Das Verfahren der verstärkten Zusammenarbeit wurde durch den Vertrag von Amsterdam eingeführt und erlaubt es den Mitgliedstaaten, die dies wünschen, untereinander eine engere Zusammenarbeit zu begründen.

 
 

Die EU-Mitgliedstaaten können um verstärkte Zusammenarbeit in den Bereichen ersuchen, die in den Verträgen festgelegt sind. Ausgenommen sind Bereiche, in denen die Union die ausschließliche Zuständigkeit besitzt. Die Kommission prüft das Ersuchen und kann dem Rat einen entsprechenden Vorschlag unterbreiten. Wenn die Kommission beschließt, keinen Vorschlag zu unterbreiten, erläutert sie den betreffenden Mitgliedstaaten ihre Gründe.

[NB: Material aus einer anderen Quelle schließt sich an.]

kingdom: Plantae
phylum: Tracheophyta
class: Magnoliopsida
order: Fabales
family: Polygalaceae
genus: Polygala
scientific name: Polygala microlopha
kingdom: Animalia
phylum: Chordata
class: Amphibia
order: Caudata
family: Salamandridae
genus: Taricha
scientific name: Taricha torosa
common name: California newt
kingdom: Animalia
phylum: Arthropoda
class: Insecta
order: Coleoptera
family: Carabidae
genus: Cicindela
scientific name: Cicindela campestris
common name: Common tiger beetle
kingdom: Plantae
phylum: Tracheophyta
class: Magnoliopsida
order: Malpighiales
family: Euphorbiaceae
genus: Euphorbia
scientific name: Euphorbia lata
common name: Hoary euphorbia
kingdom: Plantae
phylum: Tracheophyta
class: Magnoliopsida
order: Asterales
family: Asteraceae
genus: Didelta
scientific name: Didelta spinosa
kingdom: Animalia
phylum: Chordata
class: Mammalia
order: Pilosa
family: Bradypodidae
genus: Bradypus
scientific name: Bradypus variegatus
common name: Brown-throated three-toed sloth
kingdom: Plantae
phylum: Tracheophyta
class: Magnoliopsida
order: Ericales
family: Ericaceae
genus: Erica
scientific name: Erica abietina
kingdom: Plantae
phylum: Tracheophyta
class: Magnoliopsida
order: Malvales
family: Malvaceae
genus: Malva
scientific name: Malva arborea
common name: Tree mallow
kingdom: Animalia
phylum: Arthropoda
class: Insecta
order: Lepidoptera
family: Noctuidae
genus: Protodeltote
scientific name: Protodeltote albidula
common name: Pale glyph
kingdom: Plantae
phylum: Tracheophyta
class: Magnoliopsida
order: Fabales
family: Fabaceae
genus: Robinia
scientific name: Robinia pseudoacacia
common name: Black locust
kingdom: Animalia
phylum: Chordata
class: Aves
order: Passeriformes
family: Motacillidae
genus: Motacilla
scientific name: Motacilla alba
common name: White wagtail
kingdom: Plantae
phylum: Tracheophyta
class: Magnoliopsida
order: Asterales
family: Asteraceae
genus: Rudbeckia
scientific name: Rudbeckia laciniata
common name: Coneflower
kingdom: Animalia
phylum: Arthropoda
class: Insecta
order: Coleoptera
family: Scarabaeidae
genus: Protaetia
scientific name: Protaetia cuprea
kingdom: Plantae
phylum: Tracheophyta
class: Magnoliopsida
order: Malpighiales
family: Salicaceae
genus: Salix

Wenn die Kommission einen Vorschlag unterbreitet, wird die Genehmigung zur Aufnahme der verstärkten Zusammenarbeit vom Rat erteilt, der zuvor die Zustimmung des Europäischen Parlaments einholt.

In Fällen verstärkter Zusammenarbeit im Bereich der Gemeinsamen Außen- und Sicherheitspolitik wird das Ersuchen dem Rat zugestellt und an die Hohe Vertreterin für die Außen- und Sicherheitspolitik und die Kommission weitergeleitet, die dazu Stellung nehmen. Das Ersuchen wird zur Kenntnisnahme auch an das Parlament weitergeleitet.

Das Parlament wird in jedem Fall regelmäßig über Entwicklungen auf dem Gebiet der verstärkten Zusammenarbeit unterrichtet.